§ **Problem description**: A faithful copy of every entry is the goal; keep the images out of it.

§ **Listed entries**:
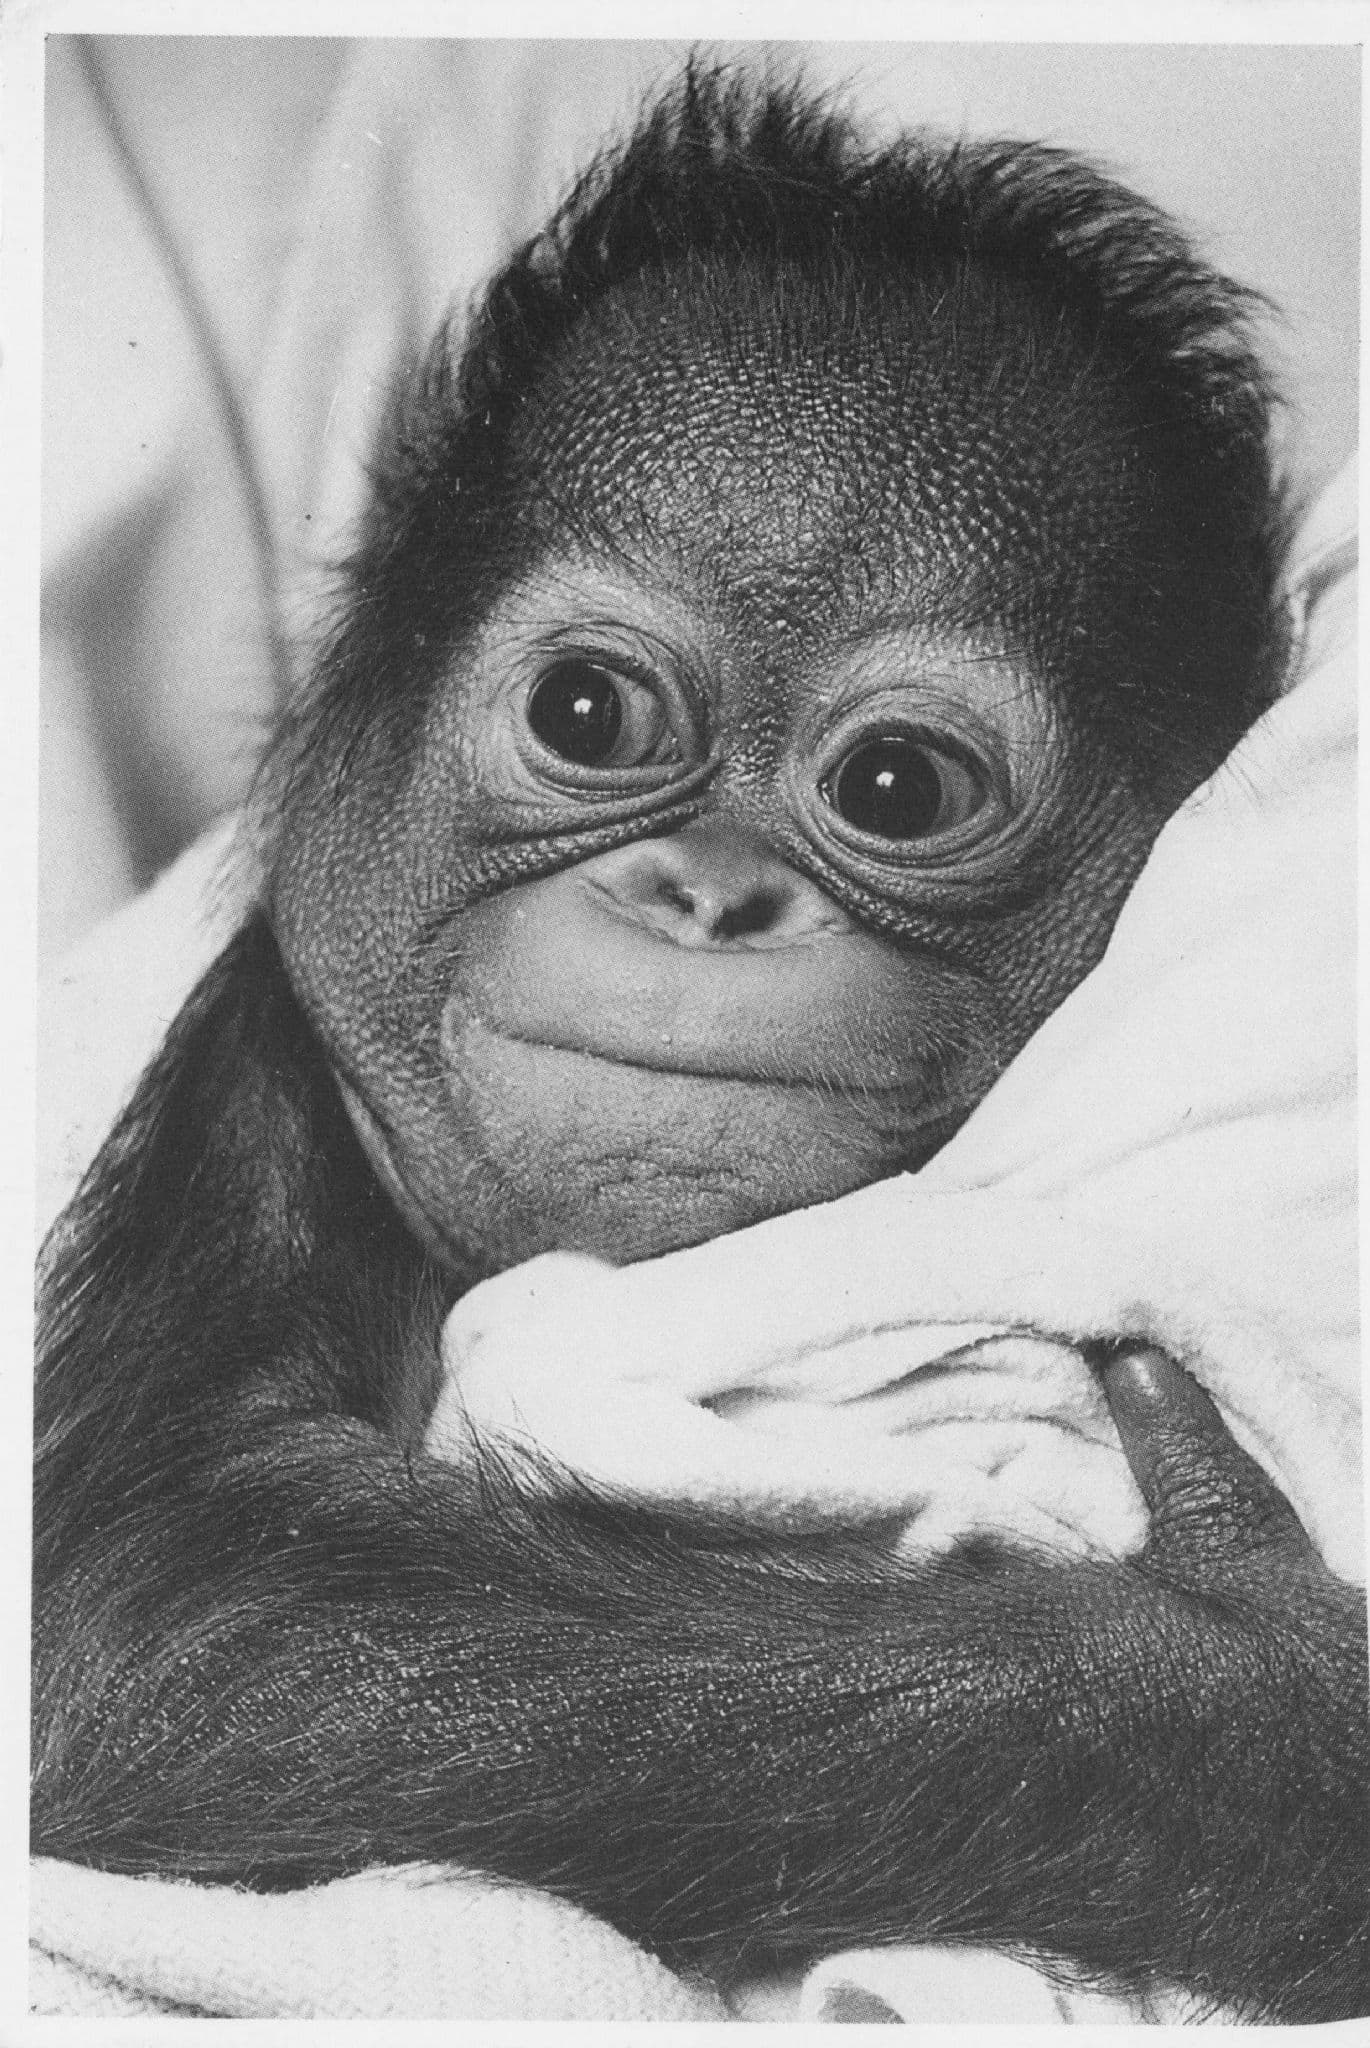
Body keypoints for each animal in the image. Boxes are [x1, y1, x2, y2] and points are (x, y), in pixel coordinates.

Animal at [32, 66, 1368, 2023]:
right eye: (589, 714)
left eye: (894, 790)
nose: (711, 894)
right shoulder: (266, 1048)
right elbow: (159, 1601)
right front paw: (1269, 1703)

§ **Answer**:
Body keypoints for each animal in the image. Boxes are [x1, y1, x2, y2] and points are (x, y), in pixel coordinates.

Animal at [32, 66, 1368, 2023]:
right eye: (589, 714)
left eye: (894, 790)
nose: (711, 894)
right shoulder: (266, 1048)
right elbow: (159, 1601)
right front paw: (1269, 1703)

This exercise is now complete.